Exercise objective :: Reproduce the entries shown below only from the line with "Cass Street) |" down to the line with "Preparation | $11,750.00 |", keeping both end lines and copying each one exactly.

Data under study ::
◆ ◆ ◆ ◆ ◆

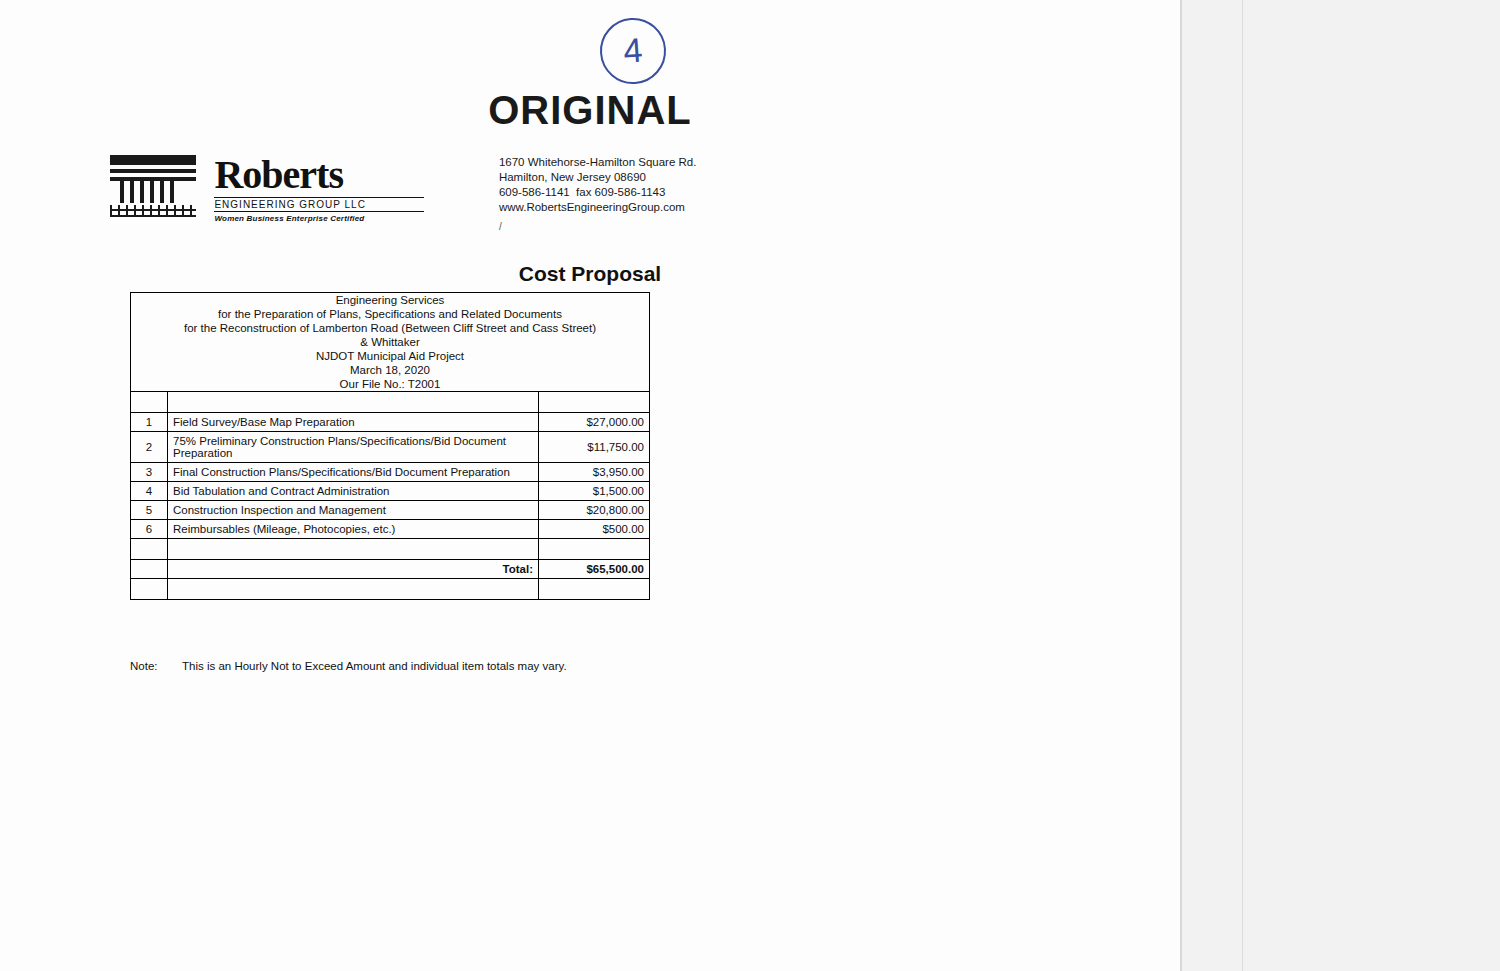4
ORIGINAL
Roberts
ENGINEERING GROUP LLC
Women Business Enterprise Certified
1670 Whitehorse-Hamilton Square Rd.
Hamilton, New Jersey 08690
609-586-1141 fax 609-586-1143
www.RobertsEngineeringGroup.com
/
Cost Proposal
| Engineering Services |
| for the Preparation of Plans, Specifications and Related Documents |
| for the Reconstruction of Lamberton Road (Between Cliff Street and Cass Street) |
| & Whittaker |
| NJDOT Municipal Aid Project |
| March 18, 2020 |
| Our File No.: T2001 |
| 1 | Field Survey/Base Map Preparation | $27,000.00 |
| 2 | 75% Preliminary Construction Plans/Specifications/Bid Document Preparation | $11,750.00 |
| 3 | Final Construction Plans/Specifications/Bid Document Preparation | $3,950.00 |
| 4 | Bid Tabulation and Contract Administration | $1,500.00 |
| 5 | Construction Inspection and Management | $20,800.00 |
| 6 | Reimbursables (Mileage, Photocopies, etc.) | $500.00 |
| | Total: | $65,500.00 |
Note: This is an Hourly Not to Exceed Amount and individual item totals may vary.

◆ ◆ ◆ ◆ ◆

The completed task ::
| for the Reconstruction of Lamberton Road (Between Cliff Street and Cass Street) |
| & Whittaker |
| NJDOT Municipal Aid Project |
| March 18, 2020 |
| Our File No.: T2001 |
| 1 | Field Survey/Base Map Preparation | $27,000.00 |
| 2 | 75% Preliminary Construction Plans/Specifications/Bid Document Preparation | $11,750.00 |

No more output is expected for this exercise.